Dynamic: license-file

[🇧🇷] [Lê em português](README.pt.md)

# Q-Learning Library for Object Search in Grid Worlds

[![License: MIT](https://img.shields.io/badge/License-MIT-yellow.svg)](https://opensource.org/licenses/MIT)
[![Python Version](https://img.shields.io/badge/python-3.6+-blue.svg)](https://www.python.org/downloads/)
[![PyPI Version](https://img.shields.io/pypi/v/qlib-py.svg)](https://pypi.org/project/qlib-py/)
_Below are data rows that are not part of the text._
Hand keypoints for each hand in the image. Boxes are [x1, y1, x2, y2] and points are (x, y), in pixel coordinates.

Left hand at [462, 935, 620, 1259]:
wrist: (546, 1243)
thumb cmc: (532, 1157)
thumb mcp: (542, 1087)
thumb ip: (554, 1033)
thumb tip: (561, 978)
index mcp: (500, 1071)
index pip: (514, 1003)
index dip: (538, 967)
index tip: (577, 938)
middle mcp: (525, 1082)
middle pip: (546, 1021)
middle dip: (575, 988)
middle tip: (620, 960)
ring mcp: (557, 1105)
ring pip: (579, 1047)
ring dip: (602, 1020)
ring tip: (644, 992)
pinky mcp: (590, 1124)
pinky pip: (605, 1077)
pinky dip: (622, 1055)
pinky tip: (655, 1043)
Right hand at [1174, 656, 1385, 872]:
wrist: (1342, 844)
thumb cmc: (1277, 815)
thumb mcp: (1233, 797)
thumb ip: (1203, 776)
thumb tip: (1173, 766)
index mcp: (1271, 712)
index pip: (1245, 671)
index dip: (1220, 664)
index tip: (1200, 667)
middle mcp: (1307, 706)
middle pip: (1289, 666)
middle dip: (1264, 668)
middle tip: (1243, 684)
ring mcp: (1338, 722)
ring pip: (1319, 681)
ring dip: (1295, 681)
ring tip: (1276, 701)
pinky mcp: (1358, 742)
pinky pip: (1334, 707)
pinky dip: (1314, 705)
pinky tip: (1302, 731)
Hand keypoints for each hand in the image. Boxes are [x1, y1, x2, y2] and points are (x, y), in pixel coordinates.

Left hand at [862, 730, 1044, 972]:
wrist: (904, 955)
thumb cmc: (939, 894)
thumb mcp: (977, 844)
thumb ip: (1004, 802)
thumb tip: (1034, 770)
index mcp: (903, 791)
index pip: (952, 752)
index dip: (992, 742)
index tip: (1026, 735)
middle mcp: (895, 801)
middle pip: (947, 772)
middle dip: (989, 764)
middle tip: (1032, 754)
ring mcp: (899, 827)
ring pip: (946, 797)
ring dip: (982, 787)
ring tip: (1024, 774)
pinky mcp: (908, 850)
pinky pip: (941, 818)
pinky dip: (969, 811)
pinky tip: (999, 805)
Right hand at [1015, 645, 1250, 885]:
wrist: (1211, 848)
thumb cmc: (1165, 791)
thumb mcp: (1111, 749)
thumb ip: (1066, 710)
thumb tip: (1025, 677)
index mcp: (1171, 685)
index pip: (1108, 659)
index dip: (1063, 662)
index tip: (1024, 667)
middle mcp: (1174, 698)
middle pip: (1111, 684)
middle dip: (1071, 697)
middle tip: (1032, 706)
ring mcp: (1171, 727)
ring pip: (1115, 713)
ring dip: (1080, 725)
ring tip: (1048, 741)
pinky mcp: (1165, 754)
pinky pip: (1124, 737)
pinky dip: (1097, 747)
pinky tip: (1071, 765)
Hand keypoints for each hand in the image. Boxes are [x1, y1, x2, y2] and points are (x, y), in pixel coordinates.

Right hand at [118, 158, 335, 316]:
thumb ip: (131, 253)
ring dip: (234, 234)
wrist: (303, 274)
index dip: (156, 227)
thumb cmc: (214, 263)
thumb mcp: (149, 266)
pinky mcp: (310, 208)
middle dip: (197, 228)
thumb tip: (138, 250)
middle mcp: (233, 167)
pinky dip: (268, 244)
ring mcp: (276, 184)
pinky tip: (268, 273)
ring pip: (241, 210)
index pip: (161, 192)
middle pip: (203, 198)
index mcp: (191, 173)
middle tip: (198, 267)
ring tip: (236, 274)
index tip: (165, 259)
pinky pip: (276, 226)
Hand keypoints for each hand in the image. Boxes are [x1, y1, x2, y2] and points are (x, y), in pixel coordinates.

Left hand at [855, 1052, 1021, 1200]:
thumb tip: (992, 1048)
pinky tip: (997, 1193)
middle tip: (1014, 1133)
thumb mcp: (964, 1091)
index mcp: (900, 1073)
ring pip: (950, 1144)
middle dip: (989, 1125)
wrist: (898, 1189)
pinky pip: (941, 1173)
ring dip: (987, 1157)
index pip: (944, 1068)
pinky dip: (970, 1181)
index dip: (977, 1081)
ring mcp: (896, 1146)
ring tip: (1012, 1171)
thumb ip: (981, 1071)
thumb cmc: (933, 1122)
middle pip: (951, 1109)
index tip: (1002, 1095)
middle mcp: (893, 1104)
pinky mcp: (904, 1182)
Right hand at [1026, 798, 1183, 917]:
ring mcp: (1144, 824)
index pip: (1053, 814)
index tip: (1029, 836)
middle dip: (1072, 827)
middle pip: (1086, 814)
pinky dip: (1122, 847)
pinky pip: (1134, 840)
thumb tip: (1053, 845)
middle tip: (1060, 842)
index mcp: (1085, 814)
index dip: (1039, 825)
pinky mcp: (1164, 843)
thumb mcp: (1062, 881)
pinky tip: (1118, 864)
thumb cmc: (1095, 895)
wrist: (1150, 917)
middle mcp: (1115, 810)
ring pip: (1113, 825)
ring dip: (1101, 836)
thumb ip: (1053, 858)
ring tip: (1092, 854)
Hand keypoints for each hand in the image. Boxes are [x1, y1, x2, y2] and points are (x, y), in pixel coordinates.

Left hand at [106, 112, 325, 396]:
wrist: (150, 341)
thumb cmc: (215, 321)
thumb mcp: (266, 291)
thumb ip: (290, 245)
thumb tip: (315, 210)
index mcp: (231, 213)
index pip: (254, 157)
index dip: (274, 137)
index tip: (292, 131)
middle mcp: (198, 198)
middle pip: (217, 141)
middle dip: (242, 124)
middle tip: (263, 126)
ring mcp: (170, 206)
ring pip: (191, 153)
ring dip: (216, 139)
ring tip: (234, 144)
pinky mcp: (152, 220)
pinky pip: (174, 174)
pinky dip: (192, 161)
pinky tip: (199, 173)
A Python reinforcement learning library implementing Q-learning with training workflows for object search tasks in grid worlds.

## Purpose

This library provides a complete library for training reinforcement learning agents to solve object search problems in 2D grid environments. The implementation focuses on:

- Q-learning algorithm with epsilon-greedy exploration
- Customizable observation and action spaces
- Flexible reward strategies
- Entity positioning with locator strategies
- Training workflow management

## Key Components

### Bellman Optimality Equation Implementation

The core learning mechanism implements the Bellman Optimality Equation through Q-value updates:

```python
Q(s, a) ← Q(s, a) + α[r + γ max Q(s', a') - Q(s, a)]
```

Where:
- `α` (learning rate) controls how much new information overrides old knowledge
- `γ` (discount factor) determines the importance of future rewards
- The equation balances immediate rewards with potential future rewards

This is implemented in `MyAgent.learn()` method (src/agent/my_agent.py):

```python
def learn(self, state, action, reward, next_state):
    next_q_values = self.q_table.get(next_state)
    target = reward + self.gamma * np.max(next_q_values)
    self.q_table.update(state, action, target, self.lr)
```

### Main Components

1. **Agent System**:
   - `MyAgent`: The Q-learning agent with exploration/exploitation balance
   - `QTable`: Stores and updates state-action values
   - `EpsilonGreedyPolicy`: Decaying exploration strategy

2. **Environment**:
   - `ObjectSearch`: Grid world environment for object search tasks
   - `ObservationSpace`: Manages entity positions and grid representation
   - `ActionSpace`: Defines available actions and their effects

3. **Training**:
   - `Trainer`: Manages the training loop and performance tracking
   - `RewardDistance`: Distance-based reward strategy implementation

## Installation

```bash
pip install qlib-learn
```

## Usage Example

```python
from qlib_py.agent import MyAgent, EpsilonGreedyPolicy
from qlib_py.controllers import ActionSpace
from qlib_py.search import ObjectSearch
from qlib_py.trainment import Trainer

# Define action space
actions = ActionSpace(
    up=lambda x, y: (x, y+1),
    down=lambda x, y: (x, y-1),
    left=lambda x, y: (x-1, y),
    right=lambda x, y: (x+1, y)
)

# Initialize agent and environment
policy = EpsilonGreedyPolicy()
agent = MyAgent(actions, policy)
env = ObjectSearch(...)  # Configure with observation space, reward strategy, etc.

# Train the agent
trainer = Trainer(env, agent, episodes=1000)
trainer.train()
```

## Features

- **Modular Design**: Components can be easily replaced or extended
- **Type Hints**: Comprehensive typing support throughout the codebase
- **Quality Assurance**:
  - Pre-commit hooks for code formatting (Black, isort, flake8)
  - Type checking with mypy
  - CI/CD workflow for PyPI publishing

## Project Structure

```
qlib-py/
├── src/
│   ├── agent/          # Q-learning agent implementation
│   ├── controllers/    # Action space definitions
│   ├── locators/       # Entity positioning strategies
│   ├── reward_strategy/ # Reward calculation
│   ├── search/         # Environment implementation
│   ├── spaces/         # Observation space management
│   ├── trainment/      # Training workflow
│   └── utils/          # Helper functions
```

## License

This project is licensed under the MIT License - see the [LICENSE](LICENSE) file for details.